Рукой в перчатке он ласкает мою щеку, прижимается своим лбом к моему. Прикосновение такое любящее и нежное, будто я что-то значу для него. Но я знаю лучше. Я не переживу, если он снова уйдет.
Когда поднимаю голову, чтобы посмотреть на него, он растягивает губы в зловещей ухмылке. Бросив взгляд на Маркуса и его отсутствующий отросток, Роман достает нож и слегка подталкивает мою дрожащую руку, спрашивая:
— Оказать тебе честь, принцесса?
Крики Маркуса заглушает скотч на губах. Этот звук выводит меня из транса, и когда я опять отстраняюсь от Романа, он позволяет.
Хотела бы я иметь сил причинить Маркусу такую же боль, как может Роман, не только чтобы отомстить за все, но и чтобы доказать, что я могу постоять за себя.
Я вытираю слезы тыльной стороной ладони, размазывая кровь. Мой второй приемный брат Джереми в безопасности в лагере, но что насчет…
— Где… где Милли? — моя приемная мама тоже должна стоять рядом и смотреть, но она не заслуживает подобных мук. Она тоже жертва.
Роман качает головой, морщит лоб и смотрит на меня так, словно надеется услышать что-то еще.
— С ней все хорошо.
— Что значит «хорошо»? — я отступаю назад, когда он тянется ко мне, и хмурюсь еще сильнее.
Оборачиваюсь. Разглядываю. Изучаю. С трудом сдерживаю рвущийся к горлу съеденный ужин. Я видела, как Роман избивал людей до полусмерти голыми руками.

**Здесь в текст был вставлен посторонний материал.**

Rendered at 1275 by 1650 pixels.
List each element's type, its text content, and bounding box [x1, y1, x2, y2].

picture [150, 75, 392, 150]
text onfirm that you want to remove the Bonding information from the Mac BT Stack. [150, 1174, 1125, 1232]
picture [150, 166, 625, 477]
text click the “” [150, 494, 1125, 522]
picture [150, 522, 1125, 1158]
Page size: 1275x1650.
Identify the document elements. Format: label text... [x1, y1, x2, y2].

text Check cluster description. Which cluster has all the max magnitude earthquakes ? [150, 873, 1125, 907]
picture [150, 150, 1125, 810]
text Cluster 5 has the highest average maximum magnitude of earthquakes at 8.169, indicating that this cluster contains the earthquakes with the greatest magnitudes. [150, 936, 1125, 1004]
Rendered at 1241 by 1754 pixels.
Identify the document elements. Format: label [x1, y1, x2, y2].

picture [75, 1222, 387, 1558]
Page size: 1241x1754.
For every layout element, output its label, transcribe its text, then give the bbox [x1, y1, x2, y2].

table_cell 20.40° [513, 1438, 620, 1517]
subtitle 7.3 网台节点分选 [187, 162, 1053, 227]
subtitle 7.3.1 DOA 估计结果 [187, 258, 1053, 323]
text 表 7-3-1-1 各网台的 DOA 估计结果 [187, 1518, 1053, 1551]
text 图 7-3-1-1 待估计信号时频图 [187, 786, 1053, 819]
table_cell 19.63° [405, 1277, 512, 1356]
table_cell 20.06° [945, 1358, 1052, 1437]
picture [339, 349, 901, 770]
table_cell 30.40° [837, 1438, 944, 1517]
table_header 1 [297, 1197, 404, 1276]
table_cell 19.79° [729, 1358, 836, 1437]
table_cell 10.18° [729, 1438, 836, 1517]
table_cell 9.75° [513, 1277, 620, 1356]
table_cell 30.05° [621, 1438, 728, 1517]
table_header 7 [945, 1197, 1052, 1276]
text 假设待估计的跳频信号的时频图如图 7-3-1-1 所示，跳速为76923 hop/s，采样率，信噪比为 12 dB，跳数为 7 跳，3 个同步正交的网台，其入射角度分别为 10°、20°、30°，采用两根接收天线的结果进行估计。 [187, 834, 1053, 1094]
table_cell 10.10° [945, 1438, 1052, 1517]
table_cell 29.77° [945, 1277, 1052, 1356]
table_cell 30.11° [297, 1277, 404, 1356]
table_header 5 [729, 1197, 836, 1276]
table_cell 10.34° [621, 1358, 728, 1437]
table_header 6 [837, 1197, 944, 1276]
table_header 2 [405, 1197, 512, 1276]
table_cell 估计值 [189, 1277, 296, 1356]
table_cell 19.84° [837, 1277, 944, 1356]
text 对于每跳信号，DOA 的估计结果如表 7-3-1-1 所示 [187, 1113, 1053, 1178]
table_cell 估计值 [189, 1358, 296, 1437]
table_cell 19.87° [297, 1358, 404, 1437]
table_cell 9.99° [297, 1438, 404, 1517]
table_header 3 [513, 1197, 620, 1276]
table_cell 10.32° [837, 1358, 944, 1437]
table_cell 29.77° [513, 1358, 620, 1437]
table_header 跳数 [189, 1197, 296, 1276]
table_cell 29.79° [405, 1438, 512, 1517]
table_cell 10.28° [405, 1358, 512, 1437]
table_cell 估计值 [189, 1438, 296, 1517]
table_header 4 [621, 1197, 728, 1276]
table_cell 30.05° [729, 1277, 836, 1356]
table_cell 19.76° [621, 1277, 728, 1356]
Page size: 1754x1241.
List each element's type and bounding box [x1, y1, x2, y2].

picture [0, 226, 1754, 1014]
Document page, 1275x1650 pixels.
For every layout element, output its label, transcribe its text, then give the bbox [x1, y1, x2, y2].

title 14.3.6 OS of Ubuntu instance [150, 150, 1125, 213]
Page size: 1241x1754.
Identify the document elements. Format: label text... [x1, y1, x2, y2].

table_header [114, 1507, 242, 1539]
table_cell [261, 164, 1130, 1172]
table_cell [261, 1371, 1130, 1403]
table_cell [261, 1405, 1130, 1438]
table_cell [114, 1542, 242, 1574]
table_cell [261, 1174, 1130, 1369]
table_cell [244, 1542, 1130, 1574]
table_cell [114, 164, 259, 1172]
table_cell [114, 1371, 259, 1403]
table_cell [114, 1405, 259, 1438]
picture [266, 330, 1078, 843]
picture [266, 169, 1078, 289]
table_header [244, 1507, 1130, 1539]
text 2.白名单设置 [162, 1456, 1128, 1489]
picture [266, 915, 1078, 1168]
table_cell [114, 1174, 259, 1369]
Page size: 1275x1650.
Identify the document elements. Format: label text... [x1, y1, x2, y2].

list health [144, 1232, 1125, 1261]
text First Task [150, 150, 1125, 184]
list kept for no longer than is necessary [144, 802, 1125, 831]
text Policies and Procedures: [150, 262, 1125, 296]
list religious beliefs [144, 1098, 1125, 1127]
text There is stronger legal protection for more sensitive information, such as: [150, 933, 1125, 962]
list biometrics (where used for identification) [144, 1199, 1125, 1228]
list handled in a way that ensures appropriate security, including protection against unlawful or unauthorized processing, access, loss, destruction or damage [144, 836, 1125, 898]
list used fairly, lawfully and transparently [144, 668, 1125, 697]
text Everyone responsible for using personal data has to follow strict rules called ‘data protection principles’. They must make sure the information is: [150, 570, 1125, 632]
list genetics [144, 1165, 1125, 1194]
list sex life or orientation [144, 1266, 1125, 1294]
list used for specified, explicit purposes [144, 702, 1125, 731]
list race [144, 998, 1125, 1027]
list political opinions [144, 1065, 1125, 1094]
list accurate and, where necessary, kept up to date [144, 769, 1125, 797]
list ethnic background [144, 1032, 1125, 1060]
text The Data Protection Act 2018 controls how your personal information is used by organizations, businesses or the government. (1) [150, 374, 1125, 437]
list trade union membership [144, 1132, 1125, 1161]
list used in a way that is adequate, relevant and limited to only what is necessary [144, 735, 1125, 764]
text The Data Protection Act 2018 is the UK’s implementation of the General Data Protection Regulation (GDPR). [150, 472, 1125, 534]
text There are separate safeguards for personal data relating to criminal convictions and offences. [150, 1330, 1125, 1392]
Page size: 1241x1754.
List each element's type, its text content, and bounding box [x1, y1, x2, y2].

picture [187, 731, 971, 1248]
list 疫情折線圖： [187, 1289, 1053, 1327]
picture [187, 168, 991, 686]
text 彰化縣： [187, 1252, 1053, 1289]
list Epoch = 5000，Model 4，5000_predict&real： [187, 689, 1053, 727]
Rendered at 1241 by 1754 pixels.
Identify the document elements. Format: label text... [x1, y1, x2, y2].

Я видела, как под его бейсбольной битой ломались человеческие кости. Но это?
Что же он натворил? Сейчас он зашел слишком далеко.
Повсюду кровь. Разорванная плоть, оторванные конечности и отсутствующие части тела. Это не просто убийство, а настоящая кровавая бойня.
— Что ты наделал? — мой голос дрожит, когда я ударяюсь коленом о полку.
Кажется, что комната качается, и я задыхаюсь. Он встает передо мной, но от этого головокружение только усиливается. Я не могу смотреть на него. Мне нужно снова притвориться, что его не существует.
— Что ты наделал, Роман? — дрожу, пытаясь остановить жжение в легких, но спичка уже зажжена, и ничто не остановит распространение огня, как лесной пожар. — Что… что это такое? Что ты такое… Я не могу... Я так не могу.
Падаю на колени и отползаю назад, хватая ртом воздух, прежде чем выплеснуть содержимое желудка на пол. Он хватает меня за руки и поднимает на ноги, заставляя прижаться к его груди.
— Дыши глубже, Белла. Не смотри, ладно? Просто сосредоточься на мне.
Он такой теплый и успокаивающий, создается ощущение, словно я наконец-то вернулась домой. Но все это неправильно. Я вырываюсь из его объятий, отчаянно пытаясь убежать. Не могу с ним обжиматься после всей боли, через которую он заставил меня пройти, и всего, что случилось. Он был единственным, кто стоял между мной и демонами.
Такими демонами, как Маркус.
Роман бросил меня на произвол судьбы, и я чуть не умерла.
Когда-то я была готова отдать ему каждую частичку своего разбитого сердца. Я думала, он любил меня. Ведь говорил, что я — совершенство.
Но Роман Ривьера — лжец.
Все семьи, до этой, избавлялись от меня. Моей мамы не стало. Отцу было плевать. И, боже, я думала, что хоть Роману буду нужна.
— Нет, — я задыхаюсь. — Нет! Не трогай! — он не ослабляет хватку, держа в плену, напоминая о каждой частичке, которую я потеряла в день его ухода. — Ты сумасшедший. Ты поехавший.
— Я предпочитаю термин «артист», — язвит он.